Antes de terminar, proponho-vos que aumentemos expressamente as nossas orações pelos frutos da Assembleia do Sínodo de Bispos sobre a nova evangelização, que se finalizou poucos dias atrás. Aspiremos a que no mundo, de polo a polo, se note o sopro do Paráclito movendo os corações dos fiéis católicos a colaborar ativamente nesta nova primavera da fé, que o Papa promove insistentemente.

Confiai de modo especial os vossos irmãos que receberão o diaconato no próximo dia 3 na Basílica de Santo Eugênio. E redobremos as nossas ações de graças à Trindade, com os olhos postos no dia 28 de novembro, data em que se completarão trinta anos da ereção do Opus Dei como prelazia pessoal. Quantos frutos espirituais se produziram desde então, como assegurava o queridíssimo Dom Álvaro, ao escrever que, com o cumprimento da intenção especial do nosso Padre, viriam sobre a Obra toda a classe de bens: omnia bona pariter cum illa![xix].

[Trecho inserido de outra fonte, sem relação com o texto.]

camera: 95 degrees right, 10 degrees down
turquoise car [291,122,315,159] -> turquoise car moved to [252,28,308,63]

Façamos chegar o nosso agradecimento ao Céu por mãos da Santíssima Virgem, recorrendo também ao primeiro sucessor de São Josemaria, que tanto rezou, sofreu e trabalhou para que fosse realidade esse encargo que o nosso Fundador lhe havia confiado. E a maneira de concretizar esta gratidão está ao alcance de cada uma, de cada um: uma fidelidade sólida a Deus, começando e recomeçando cada dia no empenho por chegar a uma maior intimidade com Ele.

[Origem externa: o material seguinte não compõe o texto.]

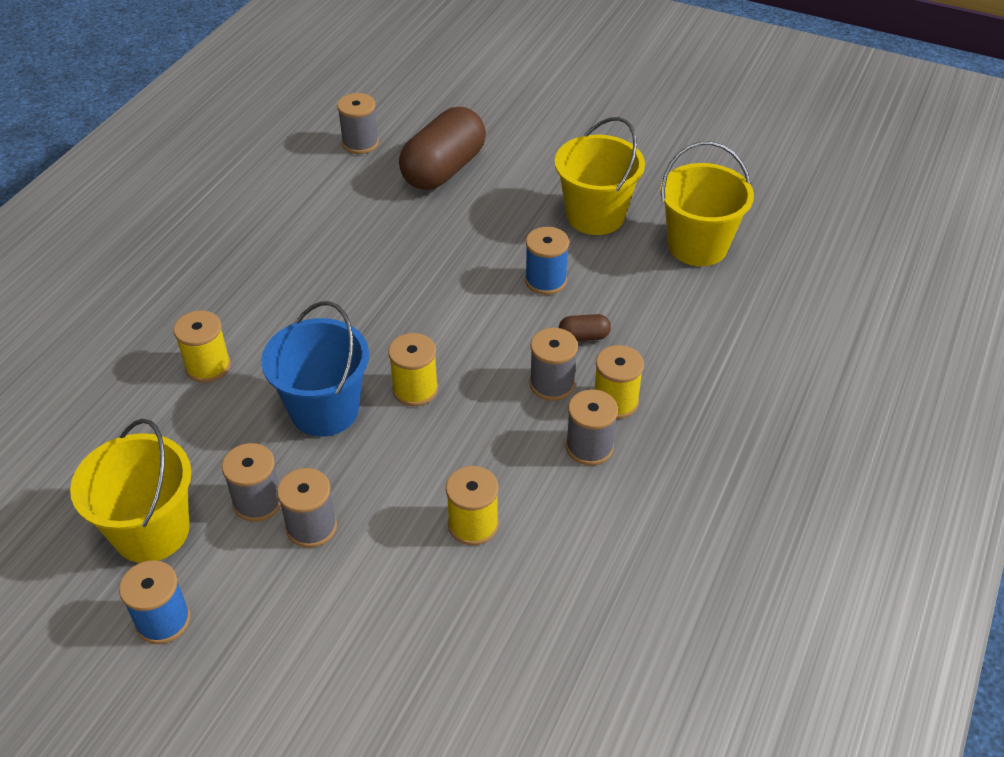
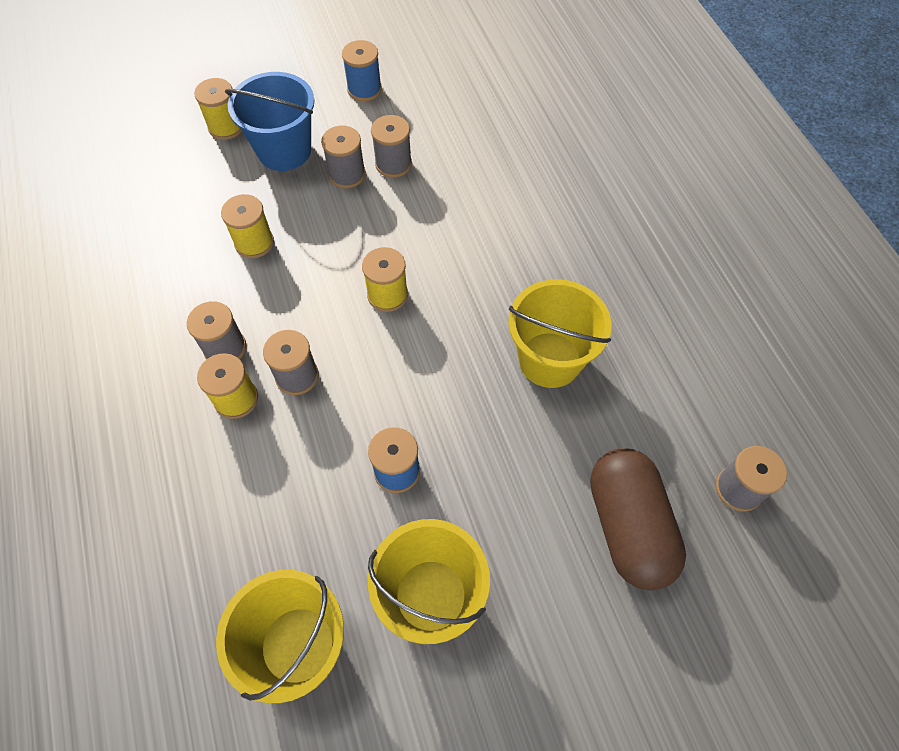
camera: 135 degrees right, 15 degrees up
yellow bucket [70,419,191,563] -> yellow bucket moved to [508,279,612,388]
yellow spool [174,310,231,383] -> yellow spool moved to [194,78,242,140]
blue bucket [261,301,369,437] -> blue bucket moved to [225,72,314,171]
brown capsule [559,314,611,341] -> none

Com todo o afeto, abençoa-vos

                                                               o vosso Padre

                                                               +Javier

 Roma, 1 de novembro de 2012.

[i] Bento XVI. Discurso na audiência geral, 17-10-2012.

[ii] Ibid.

[iii] São Josemaria, Carta 19-3-1967, n.5.

[iv] Ibid.

[v] Bento XVI, Discurso na audiência geral, 17-10-2012.

[vi] São Josemaria, Carta 19-3-1967, n.42.

[vii] Bento XVI, Discurso na audiência geral, 17-10-2012.

[viii] Missal Romano, Credo (Símbolo niceno-constantinopolitano).

[ix] São Josemaria, Carta 19-3-1967, n.55.

[x] Cf. Catecismo da Igreja Católica, nn. 36-38.

[xi] Catecismo da Igreja Católica, n. 234.

[xii] Ibid, 237.

[xiii] São Josemaria, Carta 19-3-1967, n. 55

[xiv]  São Josemaria, Forja, n. 296

[xv] Ibid. [xvi] Bento XVI, Discurso na audiência geral, 10-10-2012.

[xvii] São Josemaria, Carta, 193I-1967, n. 59.

[xviii] Cf. Catecismo da Igreja Católica, nn. 222-227.

[xix] Sb 7, 11. Cf. Carta, 28-11-1982, n. 4 (Cartas de família, vol II, n. 313).